Publishers are often too slow
Publishers are the first to admit that they aren’t always able to capitalize on innovative ad tech opportunities that arise. It’s symptomatic for legacy publishers in particular, whose internal systems and structures just aren’t set up for fast-moving digital innovations and decision-making. Naturally, that’s a frustration for vendors.
“There’s so much good stuff coming out of ad tech that most of it gets ignored,” said one ad tech vendor exec. This could be due to a number of understandable reasons: lack of resources on the media owner side or a lack of true understanding of the product or service, or simply because they’ve been burnt in the past from investing in a digital initiative that’s crashed and burned. But a common vendor frustration: development cycles within publishers need to be speedier.
Eyes glued shut
Much of the tension that has arisen between publishers and ad tech vendors has been related to that recurrent theme across all areas of advertising: lack of transparency on fees. The Guardian has investigated buying inventory via its in-house trading desk to see how much it loses in digital ad buys. The result: In some cases, only 30 percent of budgets find its way back to the media owner. But ad tech vendors are unsympathetic.

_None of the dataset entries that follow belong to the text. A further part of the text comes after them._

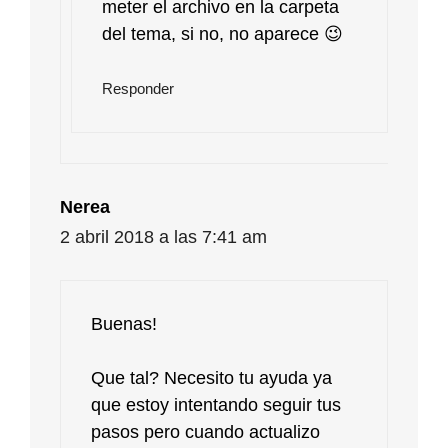
meter el archivo en la carpeta
del tema, si no, no aparece 😉
Responder
Nerea
2 abril 2018 a las 7:41 am
Buenas!
Que tal? Necesito tu ayuda ya
que estoy intentando seguir tus
pasos pero cuando actualizo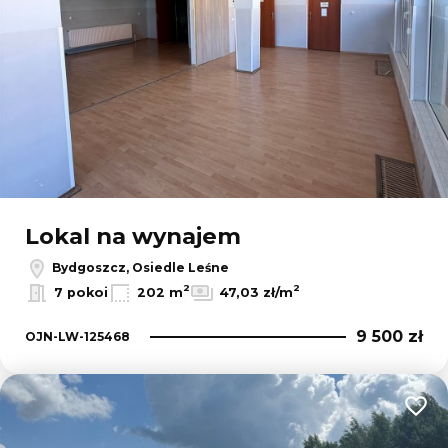
Lokal na wynajem
Bydgoszcz, Osiedle Leśne
2
2
7 pokoi
202 m
47,03 zł/m
9 500 zł
OJN-LW-125468
Dodaj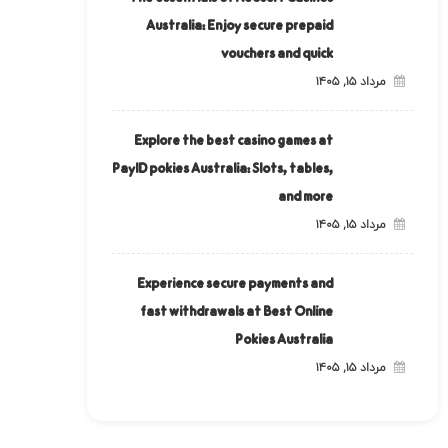
Australia: Enjoy secure prepaid
vouchers and quick
مرداد ۱۵, ۱۴۰۵
Explore the best casino games at
PayID pokies Australia: Slots, tables,
and more
مرداد ۱۵, ۱۴۰۵
Experience secure payments and
fast withdrawals at Best Online
Pokies Australia
مرداد ۱۵, ۱۴۰۵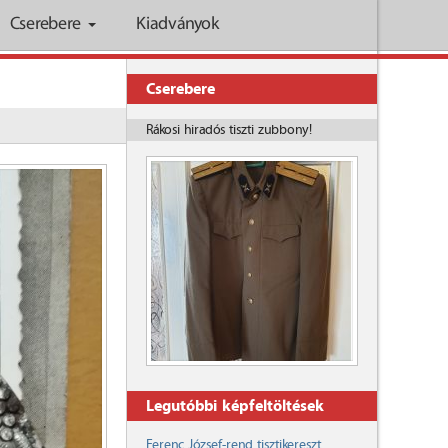
Cserebere
Kiadványok
Cserebere
Rákosi hiradós tiszti zubbony!
Legutóbbi képfeltöltések
Ferenc József-rend tisztikereszt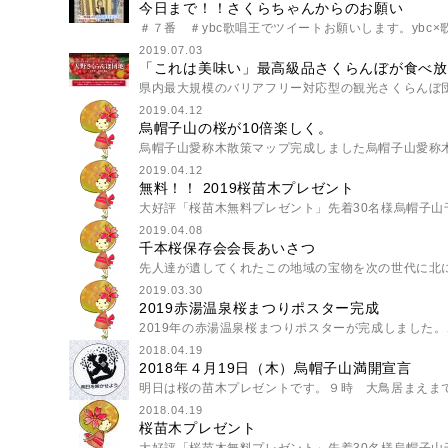
今日まで！！さくらちゃんからのお願い
＃７番 ＃ybc歌唱王でツイートお願いします。ybc×歌
2019.07.03
「これは美味い」最高級品さくらんぼが食べ放
県内最大規模のバリアフリー対応型の観光さくらんぼ団
2019.04.12
烏帽子山の桜が10倍楽しく。
烏帽子山愛称木散策マップ完成しました烏帽子山愛称木
2019.04.12
無料！！ 2019桜苗木プレゼント
大好評「桜苗木無料プレゼント」先着30名様烏帽子山千
2019.04.08
千本桜保存会会長あいさつ
先人達が遺してくれたこの地域の宝物を次の世代に北に
2019.03.30
2019赤湯温泉桜まつりポスター完成
2019年の赤湯温泉桜まつりポスターが完成しました。ポ
2018.04.19
2018年４月19日（木）烏帽子山満開宣言
明日は桜の苗木プレゼントです。９時 大鳥居まえまで
2018.04.19
桜苗木プレゼント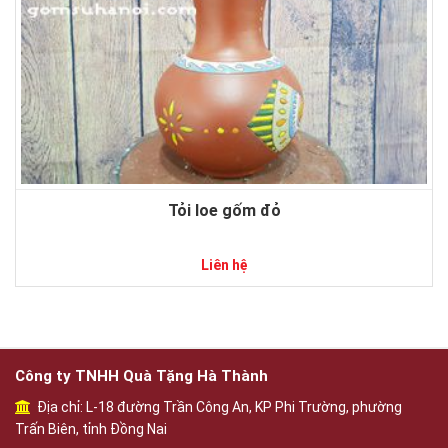
Tỏi loe gốm đỏ
Liên hệ
Công ty TNHH Quà Tặng Hà Thành
Địa chỉ: L-18 đường Trần Công An, KP Phi Trường, phường
Trấn Biên, tỉnh Đồng Nai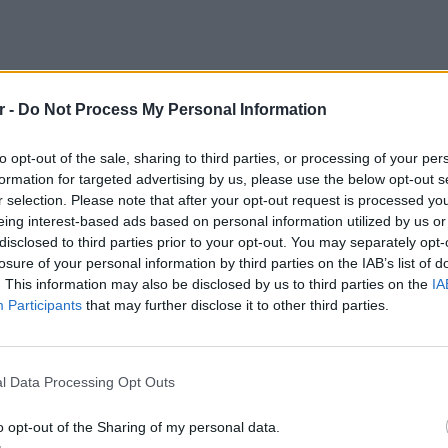
r -
Do Not Process My Personal Information
to opt-out of the sale, sharing to third parties, or processing of your per
formation for targeted advertising by us, please use the below opt-out s
r selection. Please note that after your opt-out request is processed y
eing interest-based ads based on personal information utilized by us or
disclosed to third parties prior to your opt-out. You may separately opt-
losure of your personal information by third parties on the IAB’s list of
. This information may also be disclosed by us to third parties on the
IA
Participants
that may further disclose it to other third parties.
ΕΙΔΗΣΕΙ
Συγκλο
Πόρτο 
l Data Processing Opt Outs
έζησαν
o opt-out of the Sharing of my personal data.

But for one mobile ad tech vendors, the constant carping is reminiscent of the “drunk uncle” at dinner who won’t stop yammering.
“Lack of transparency on fees is one thing, it’s the publishers’ problem for going into a relationship with eyes glued shut and naively drinking the Kool-Aid we sold,” said the same ad tech exec. “Those [publishers] will have plenty of insight into how the sausage is made, and an axe to grind. Revenge will be slow, but it will come.”